A close friend and Dharma brother of mine commented the freeform makes him think of jazz, dancing, or writing. I kinda dig that association. To me, Buddhism is more of an art than a philosophy or religion.
The overall meditation is Freeform Zazen, or just freeform meditation. The basic principle is that you learn several different meditation techniques and then, when you sit, use any/all/none of them as the situation calls for without forcing it.
One minute you might be performing Samatha while focusing on the breath; the next you mind be sitting Shikantaza or chanting a mantra. There’s absolutely no set structure and the only guidelines are:
- Start each session by wishing that all beings be enlightened and at ease
- Dedicate the sit to uncovering the experiential realization of original enlightenment/Buddha-nature/Dharma-nature/emptiness/Suchness or whatever, they’re all synonyms.
Of those, perseverance is the most important. I like sitting in the shower, and sometimes I feel the urge to adjust the water temperature even though I don’t have to adjust it. So, I just keep sitting instead. I don’t often use a timer, so I tend to just end the sit whenever it feels right, but I never end it with my first impulse to do so. I keep sitting until that impulse has passed and end the sit when I no longer desire ending it.

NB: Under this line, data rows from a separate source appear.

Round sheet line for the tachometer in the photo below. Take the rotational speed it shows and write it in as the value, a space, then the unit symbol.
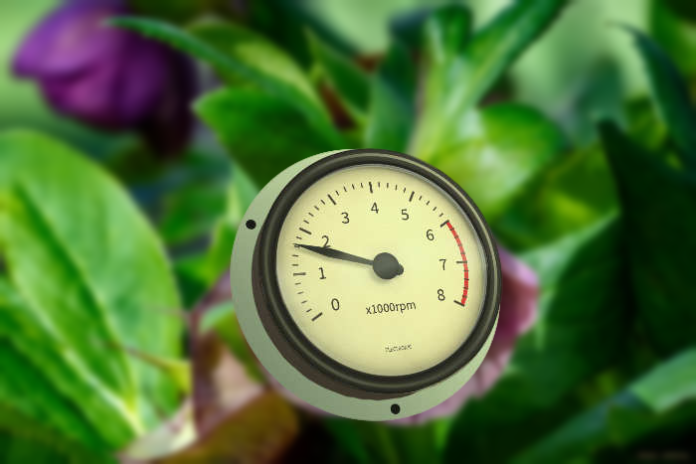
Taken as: 1600 rpm
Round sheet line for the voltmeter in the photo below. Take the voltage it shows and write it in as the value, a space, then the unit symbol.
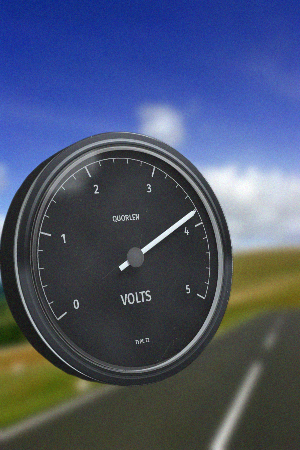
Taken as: 3.8 V
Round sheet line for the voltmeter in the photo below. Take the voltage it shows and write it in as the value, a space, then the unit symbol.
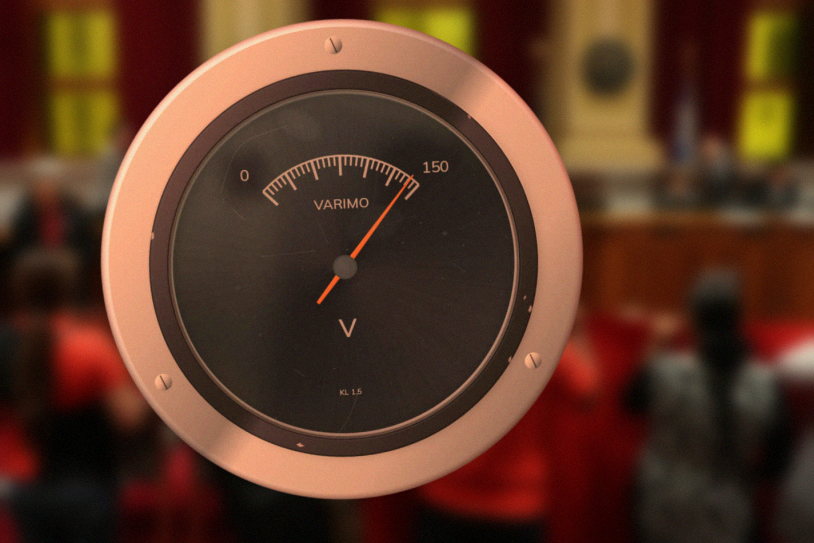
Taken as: 140 V
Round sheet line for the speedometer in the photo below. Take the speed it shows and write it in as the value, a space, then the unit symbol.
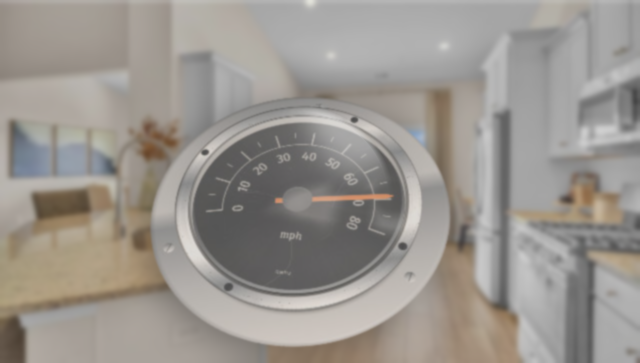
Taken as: 70 mph
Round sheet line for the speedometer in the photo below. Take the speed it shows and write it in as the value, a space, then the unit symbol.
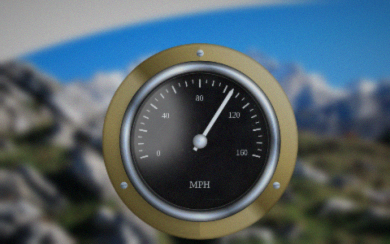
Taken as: 105 mph
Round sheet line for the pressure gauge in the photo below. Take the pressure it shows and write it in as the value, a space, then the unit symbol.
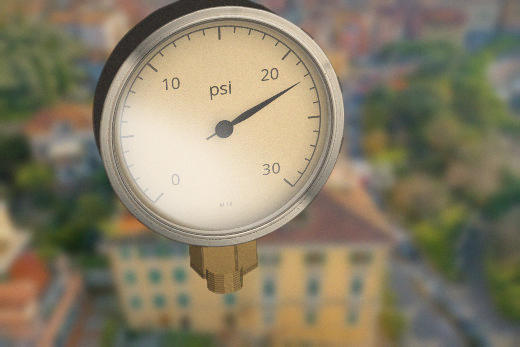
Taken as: 22 psi
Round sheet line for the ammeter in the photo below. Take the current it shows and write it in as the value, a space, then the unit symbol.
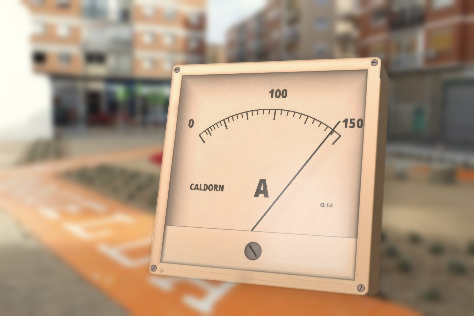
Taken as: 145 A
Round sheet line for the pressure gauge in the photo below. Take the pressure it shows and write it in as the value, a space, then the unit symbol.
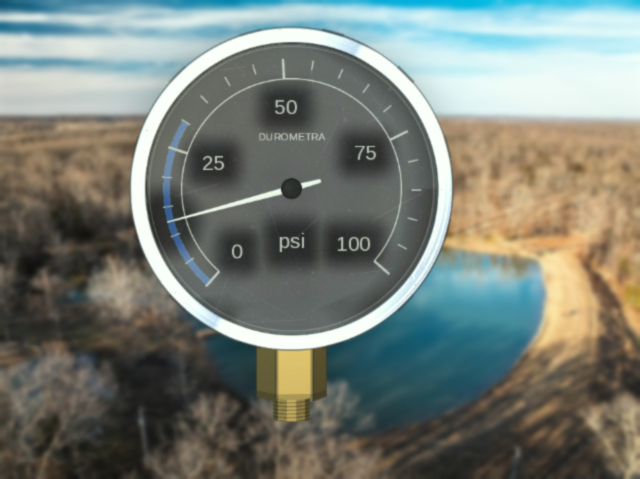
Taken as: 12.5 psi
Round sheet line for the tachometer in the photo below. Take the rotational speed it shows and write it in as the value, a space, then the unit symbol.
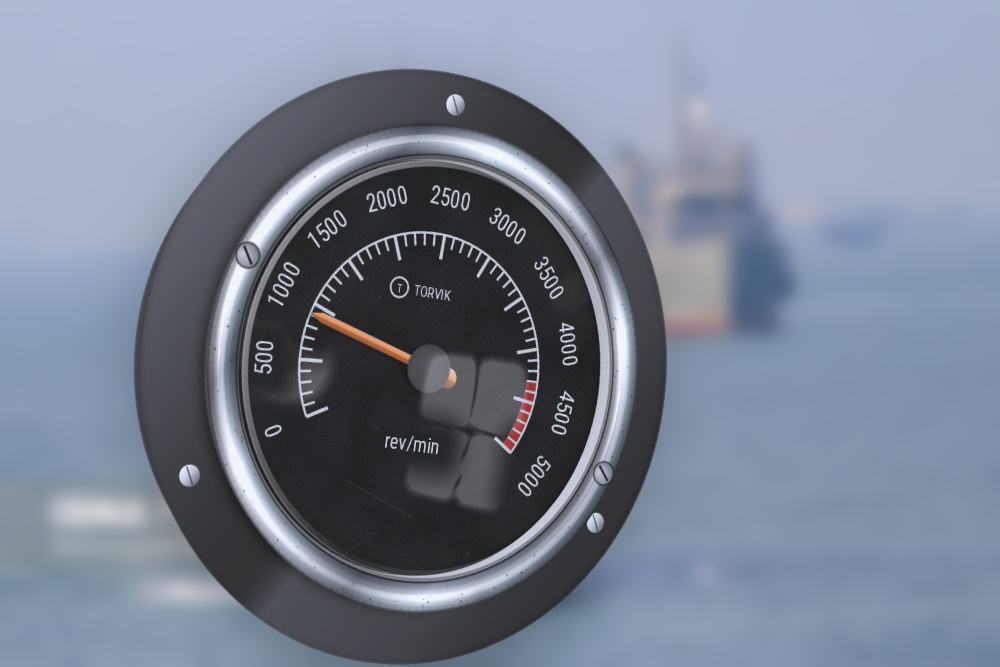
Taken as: 900 rpm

Mindful perseverance helps us tackle conditioning and cultivate tolerance and patience in day-to-day life. Learning to persevere practically satisfies the entire Eightfold Path in itself.
Anyway, that’s the gist of it. I wouldn’t give what I do a name at all, but labels are useful when it comes to sharing things with people. And if I can’t share my practice with others, then my practice seems dead and listless.
Most of the breakthroughs I’ve had in Buddhism came about when I was serving others in some way. The insights and what not made by myself and for myself have had a minuscule impact on my life.